* **TASK OBJECTIVE**:
Using the entries that follow, collect the lines where the word "Page" appears.

===== DATA SUPPLIED

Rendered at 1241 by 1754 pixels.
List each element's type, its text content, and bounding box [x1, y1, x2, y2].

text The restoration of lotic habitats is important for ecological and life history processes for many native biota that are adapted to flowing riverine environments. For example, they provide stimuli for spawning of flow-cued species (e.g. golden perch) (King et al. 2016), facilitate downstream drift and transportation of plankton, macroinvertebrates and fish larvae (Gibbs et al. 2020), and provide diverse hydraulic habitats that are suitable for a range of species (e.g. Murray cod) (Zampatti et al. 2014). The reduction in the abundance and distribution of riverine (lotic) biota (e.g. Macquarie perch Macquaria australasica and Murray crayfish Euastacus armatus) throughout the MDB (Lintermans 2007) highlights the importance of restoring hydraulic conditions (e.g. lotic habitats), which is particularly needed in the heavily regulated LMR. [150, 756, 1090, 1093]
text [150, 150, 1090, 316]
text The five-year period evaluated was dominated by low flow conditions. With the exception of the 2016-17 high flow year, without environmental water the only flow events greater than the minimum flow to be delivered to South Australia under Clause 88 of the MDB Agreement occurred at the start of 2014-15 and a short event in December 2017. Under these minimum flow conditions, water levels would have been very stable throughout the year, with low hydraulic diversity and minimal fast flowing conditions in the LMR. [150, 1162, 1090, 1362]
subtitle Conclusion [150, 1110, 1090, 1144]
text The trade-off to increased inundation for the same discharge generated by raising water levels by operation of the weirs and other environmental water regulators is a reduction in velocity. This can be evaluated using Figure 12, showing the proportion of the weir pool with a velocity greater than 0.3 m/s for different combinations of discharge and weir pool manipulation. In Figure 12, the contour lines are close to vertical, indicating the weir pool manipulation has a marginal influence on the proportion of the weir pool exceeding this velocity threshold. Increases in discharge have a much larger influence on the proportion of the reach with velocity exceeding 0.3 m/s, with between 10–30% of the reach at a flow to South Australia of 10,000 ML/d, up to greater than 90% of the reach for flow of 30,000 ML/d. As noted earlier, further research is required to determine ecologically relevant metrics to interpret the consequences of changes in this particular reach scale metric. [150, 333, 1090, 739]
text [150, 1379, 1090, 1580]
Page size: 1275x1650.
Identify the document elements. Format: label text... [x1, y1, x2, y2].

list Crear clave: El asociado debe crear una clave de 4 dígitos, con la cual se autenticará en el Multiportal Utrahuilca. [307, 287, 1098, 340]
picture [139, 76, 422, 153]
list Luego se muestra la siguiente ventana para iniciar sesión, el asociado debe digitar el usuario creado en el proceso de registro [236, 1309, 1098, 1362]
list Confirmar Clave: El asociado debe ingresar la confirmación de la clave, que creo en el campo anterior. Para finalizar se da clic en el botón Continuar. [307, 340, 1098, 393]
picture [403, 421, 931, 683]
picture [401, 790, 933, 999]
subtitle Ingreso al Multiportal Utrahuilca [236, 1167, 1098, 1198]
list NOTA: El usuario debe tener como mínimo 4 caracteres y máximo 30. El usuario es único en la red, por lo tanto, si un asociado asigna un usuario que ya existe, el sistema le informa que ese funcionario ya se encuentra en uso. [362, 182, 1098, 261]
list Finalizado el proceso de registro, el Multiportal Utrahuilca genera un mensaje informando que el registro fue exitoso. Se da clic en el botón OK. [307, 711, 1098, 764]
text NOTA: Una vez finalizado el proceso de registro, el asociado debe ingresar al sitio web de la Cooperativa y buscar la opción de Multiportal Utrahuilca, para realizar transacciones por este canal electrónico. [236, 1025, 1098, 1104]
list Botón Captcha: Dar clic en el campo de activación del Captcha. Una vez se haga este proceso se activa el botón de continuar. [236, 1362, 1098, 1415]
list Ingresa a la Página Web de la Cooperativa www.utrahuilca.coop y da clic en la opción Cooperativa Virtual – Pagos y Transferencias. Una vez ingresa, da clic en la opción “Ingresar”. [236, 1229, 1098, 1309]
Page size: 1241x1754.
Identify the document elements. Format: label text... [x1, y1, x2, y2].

==========

* **ANSWER TO THIS PROBLEM**:
Page size: 1275x1650.
Page size: 1241x1754.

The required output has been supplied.